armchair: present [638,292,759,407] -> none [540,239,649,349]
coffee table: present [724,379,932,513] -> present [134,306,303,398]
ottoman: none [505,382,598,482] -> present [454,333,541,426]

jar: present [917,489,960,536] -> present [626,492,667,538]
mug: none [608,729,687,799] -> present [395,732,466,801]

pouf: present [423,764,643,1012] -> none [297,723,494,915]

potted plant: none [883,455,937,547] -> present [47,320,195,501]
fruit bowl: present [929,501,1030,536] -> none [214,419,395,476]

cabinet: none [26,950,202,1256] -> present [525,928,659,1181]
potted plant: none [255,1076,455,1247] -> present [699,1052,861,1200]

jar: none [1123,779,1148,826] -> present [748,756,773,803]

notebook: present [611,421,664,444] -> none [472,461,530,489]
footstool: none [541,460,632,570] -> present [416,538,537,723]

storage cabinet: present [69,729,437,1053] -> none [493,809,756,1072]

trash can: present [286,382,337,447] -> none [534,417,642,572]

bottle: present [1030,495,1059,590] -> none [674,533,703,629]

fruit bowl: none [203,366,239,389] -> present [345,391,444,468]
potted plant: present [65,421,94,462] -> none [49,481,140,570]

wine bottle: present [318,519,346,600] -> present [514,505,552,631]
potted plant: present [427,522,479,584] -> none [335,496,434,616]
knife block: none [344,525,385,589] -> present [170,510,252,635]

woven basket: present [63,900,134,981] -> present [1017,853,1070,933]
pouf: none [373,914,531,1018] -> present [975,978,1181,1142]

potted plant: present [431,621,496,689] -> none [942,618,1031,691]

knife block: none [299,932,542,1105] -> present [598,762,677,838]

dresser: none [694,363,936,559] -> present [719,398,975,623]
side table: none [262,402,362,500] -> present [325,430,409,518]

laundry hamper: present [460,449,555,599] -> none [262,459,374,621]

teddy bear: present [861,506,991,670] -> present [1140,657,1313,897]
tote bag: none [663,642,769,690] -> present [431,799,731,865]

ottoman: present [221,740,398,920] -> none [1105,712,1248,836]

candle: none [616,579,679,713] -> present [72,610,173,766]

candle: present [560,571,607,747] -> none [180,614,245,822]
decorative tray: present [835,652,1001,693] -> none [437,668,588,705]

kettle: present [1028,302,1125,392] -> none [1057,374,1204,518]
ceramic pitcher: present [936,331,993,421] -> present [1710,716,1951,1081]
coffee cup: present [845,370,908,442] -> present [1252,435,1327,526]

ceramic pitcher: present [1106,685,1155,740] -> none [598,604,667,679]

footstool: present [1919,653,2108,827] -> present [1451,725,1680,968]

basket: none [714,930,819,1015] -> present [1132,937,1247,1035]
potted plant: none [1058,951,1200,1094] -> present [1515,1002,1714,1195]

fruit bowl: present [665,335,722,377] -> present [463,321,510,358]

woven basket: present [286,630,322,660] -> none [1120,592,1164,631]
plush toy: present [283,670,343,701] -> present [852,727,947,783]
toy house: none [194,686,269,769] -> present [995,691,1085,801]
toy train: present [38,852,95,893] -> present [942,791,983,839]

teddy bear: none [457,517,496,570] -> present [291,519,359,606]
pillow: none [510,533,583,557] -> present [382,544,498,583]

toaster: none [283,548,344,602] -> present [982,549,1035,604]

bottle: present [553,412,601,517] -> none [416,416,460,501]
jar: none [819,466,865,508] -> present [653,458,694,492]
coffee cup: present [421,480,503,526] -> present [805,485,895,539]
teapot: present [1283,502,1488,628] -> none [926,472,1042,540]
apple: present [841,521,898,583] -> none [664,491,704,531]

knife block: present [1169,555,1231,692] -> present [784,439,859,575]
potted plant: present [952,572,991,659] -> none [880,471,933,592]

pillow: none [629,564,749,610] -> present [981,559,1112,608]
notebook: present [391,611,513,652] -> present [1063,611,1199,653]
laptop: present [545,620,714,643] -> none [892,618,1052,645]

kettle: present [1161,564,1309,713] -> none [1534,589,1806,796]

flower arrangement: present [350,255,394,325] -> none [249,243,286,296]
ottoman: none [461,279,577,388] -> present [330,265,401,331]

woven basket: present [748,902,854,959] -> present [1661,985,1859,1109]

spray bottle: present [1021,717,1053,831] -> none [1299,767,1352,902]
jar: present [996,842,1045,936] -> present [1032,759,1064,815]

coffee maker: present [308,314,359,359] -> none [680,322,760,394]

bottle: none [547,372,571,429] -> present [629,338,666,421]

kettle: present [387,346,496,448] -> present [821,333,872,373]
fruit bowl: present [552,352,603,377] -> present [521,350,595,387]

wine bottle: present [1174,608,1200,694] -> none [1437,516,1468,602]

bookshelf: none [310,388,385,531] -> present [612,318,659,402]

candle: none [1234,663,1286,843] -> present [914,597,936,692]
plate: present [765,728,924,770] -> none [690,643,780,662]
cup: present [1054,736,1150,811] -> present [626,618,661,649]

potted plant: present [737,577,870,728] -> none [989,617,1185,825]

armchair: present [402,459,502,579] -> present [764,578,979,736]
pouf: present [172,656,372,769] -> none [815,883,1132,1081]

- _Required work_: In the data above, which lines have "pillow"? Report each of them.

- _Expected answer_:
pillow: none [510,533,583,557] -> present [382,544,498,583]
pillow: none [629,564,749,610] -> present [981,559,1112,608]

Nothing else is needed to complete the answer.